Let’s talk about upcycling
What upcycling, waste reduction looks like with cosmetic products today
The Upcycled Beauty Company recently released its Zero Waste Beauty Report for 2022-2023. This week we’ll dive into the report's three sections and how its findings are reflected in today’s cosmetics industry.
Upcycled ingredients are a hot topic on the back end of the beauty business and The Upcycled Beauty Company’s 2022-2023 Zero Waste Beauty Report found that consumers are also interested in products with lower environmental impacts.
“Our focus is in personal care looking at reducing the consumption of new resources, identifying waste as a valuable resource and then supporting this transition from a very linear ‘take-make-dispose’ economy system and into a circular one,” Anna Crovetto, community lead for Upcycled Beauty Company, told CosmeticsDesign.
The report found the following statistics on consumer interest in sustainable ingredients:
97% of consumers are interested in ingredient transparency from beauty brands
More than 1/3 of consumers say they choose beauty brands based on environmental practices and values
Almost ⅓ of consumers report having stopped purchasing brands over sustainability or ethics concerns
86% of consumers want more ingredient supply chain transparency
The report also outlined three main areas companies are focusing on to reduce waste in the beauty industry.
Upcycling food waste
Suppliers and researchers across the cosmetics industry have been investigating the best ways to make ingredients out of waste from food production. The report outlines several areas and companies making strides in that area.
According to The Upcycled Beauty Company a third of food produced, or 1.3 billion tons, goes to waste. That figure includes waste from the food manufacturing process and produce deemed not aesthetically pleasing enough for the supermarket.
The report said food sent to the landfill produces methane, a greenhouse gas that is 21 times more potent than carbon dioxide.
The report posits that characteristics of food waste like micro-nutrients and vitamins may mean upcycled ingredients can be as or more effective than traditional ingredients.
CosmeticsDesign has previously covered research or development of upcycled ingredients including:
Beer brewing waste turned into an anti-skin irritation ingredient produced by Full Circle, also outlined in the report
Research on an anti-hair loss created with coffee berry extract
An antioxidant by Columbian company Sanam extracted from fruit discarded in coffee production
Potential cosmetic benefits found in research on the peel of the mangosteen fruit
However, in previous coverage by ComseticsDesign, Chair of the New York Society of Cosmetics Chemists Giorgio Dell’Acqua said while ingredients from upcycled food production waste appear to have promise, logistics of transporting waste is a roadblock to scalability.

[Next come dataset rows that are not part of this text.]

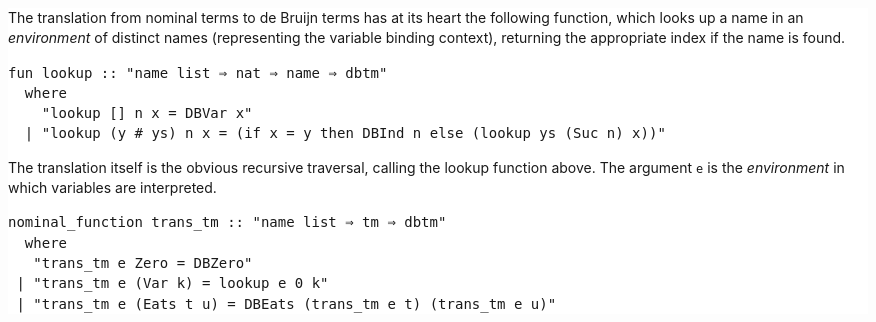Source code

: The translation from nominal terms to de Bruijn terms has at its heart the following function, which looks up a name in an *environment* of distinct names (representing the variable binding context), returning the appropriate index if the name is found.

<pre class="source">
<span class="keyword1 command">fun</span> <span class="entity">lookup</span> <span class="main">::</span> <span class="quoted"><span class="quoted"><span>"</span>name</span> list <span class="main">⇒</span> nat <span class="main">⇒</span> name</span> <span class="main">⇒</span> dbtm<span>"</span><span>
  </span><span class="keyword2 keyword">where</span><span>
    </span><span class="quoted"><span class="quoted"><span>"</span><span class="free">lookup</span> <span class="main">[]</span> <span class="free bound entity">n</span> <span class="free bound entity">x</span> <span class="main">=</span> DBVar</span> <span class="free bound entity">x</span><span>"</span></span><span>
  </span><span class="main">|</span> <span class="quoted"><span class="quoted"><span>"</span><span class="free">lookup</span> <span class="main">(</span><span class="free bound entity">y</span> <span class="main">#</span> <span class="free bound entity">ys</span><span class="main">)</span> <span class="free bound entity">n</span> <span class="free bound entity">x</span> <span class="main">=</span> <span class="main">(</span><span class="keyword1">if</span> <span class="free bound entity">x</span> <span class="main">=</span> <span class="free bound entity">y</span> <span class="keyword1">then</span> DBInd</span> <span class="free bound entity">n</span> <span class="keyword1">else</span> <span class="main">(</span><span class="free">lookup</span> <span class="free bound entity">ys</span> <span class="main">(</span>Suc <span class="free bound entity">n</span><span class="main">)</span> <span class="free bound entity">x</span><span class="main">)</span><span class="main">)</span><span>"</span></span>
</pre>

The translation itself is the obvious recursive traversal, calling the lookup function above.
The argument `e` is the *environment* in which variables are interpreted.

<pre class="source">
<span class="keyword1 command">nominal_function</span> <span class="entity">trans_tm</span> <span class="main">::</span> <span class="quoted"><span class="quoted"><span>"</span>name</span> list <span class="main">⇒</span> tm</span> <span class="main">⇒</span> dbtm<span>"</span><span>
  </span><span class="keyword2 keyword">where</span><span>
   </span><span class="quoted"><span class="quoted"><span>"</span><span class="free">trans_tm</span> <span class="free bound entity">e</span> Zero</span> <span class="main">=</span> DBZero</span><span>"</span><span>
 </span><span class="main">|</span> <span class="quoted"><span class="quoted"><span>"</span><span class="free">trans_tm</span> <span class="free bound entity">e</span> <span class="main">(</span>Var</span> <span class="free bound entity">k</span><span class="main">)</span> <span class="main">=</span> lookup</span> <span class="free bound entity">e</span> <span class="main">0</span> <span class="free bound entity">k</span><span>"</span><span>
 </span><span class="main">|</span> <span class="quoted"><span class="quoted"><span>"</span><span class="free">trans_tm</span> <span class="free bound entity">e</span> <span class="main">(</span>Eats</span> <span class="free bound entity">t</span> <span class="free bound entity">u</span><span class="main">)</span> <span class="main">=</span> DBEats</span> <span class="main">(</span><span class="free">trans_tm</span> <span class="free bound entity">e</span> <span class="free bound entity">t</span><span class="main">)</span> <span class="main">(</span><span class="free">trans_tm</span> <span class="free bound entity">e</span> <span class="free bound entity">u</span><span class="main">)</span><span>"</span>
</pre>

Outside of using waste from other industries, the report covered ways the cosmetics industry is trying to reduce wasted resources within its own products, including waterless formulation. The report cited a Mintel Analyst who said water is set to become a precious commodity.
As the US, China and Europe are experiencing historic droughts, the United Nations estimates that 2.3 billion people internationally are facing water insecurity
Additionally, water is a heavy material, meaning products are more expensive to ship and take up more fuel.
“Waterless skincare and haircare focus on activating solid or powdered formulas with water at home, helping to limit the overuse (and unnecessary shipping) of water within cosmetic formulations,” the report read.
The report also noted that waterless formulas are more compatible with plastic-free or “naked” packaging options, allowing brands to reduce their packaging waste.
In previous CosmeticsDesign reporting, Global Senior Analyst in Beauty and Personal Care at Mintel Anna Keller said 71% of consumers in 2021 were interested in products that help them save water. She also said consumer interest in reducing water consummation has grown from 30% in 2019.
Waterless formulation has appeared at several trade shows this year, including concepts by distributor IMCD, and some brands are already offering solid, powder or concentrate options in-store.
Eurofins also previously told CosmeticsDesign that, while waterless products may have some safety benefits, they still require packaging and production considerations to ensure they are not contaminated.
According to the report, one source of waste in the cosmetics industry is unused products.
“Unused products sitting at home, unsold or returned products, and items that expire in warehouses are all contributing to beauty in landfill,” the report read.
The Upcycled Beauty Company said custom beauty could be a way to reduce this type of waste as products are customized to the consumer’s exact needs, reducing the chance they will be thrown away.
While most popular customized beauty brands create more traditional products based on a specific consumer’s needs, the report also outlined the skincare brand Haeckels, out of the UK, which integrates sustainability and reduced waste into the model as well.
According to Mintel in previous CosmeticsDesign coverage, Mintel's global senior analyst for Beauty and Personal Care Simon Pitman said consumers are interested in products targeted towards their personal needs, often because they feel overwhelmed by options on the market.
Pitman added that custom beauty is also filling in gaps of inclusive beauty, specifically to address skin care needs of skin tones not historically addressed by the industry.
“As a consequence, consumers are looking for products that fit their lifestyle and specific hair or skin care requirements,” Pitman said. “This is reflected by Mintel GNPD showing that 52% of UK body care users think there should be more products designed for specific skin tones.”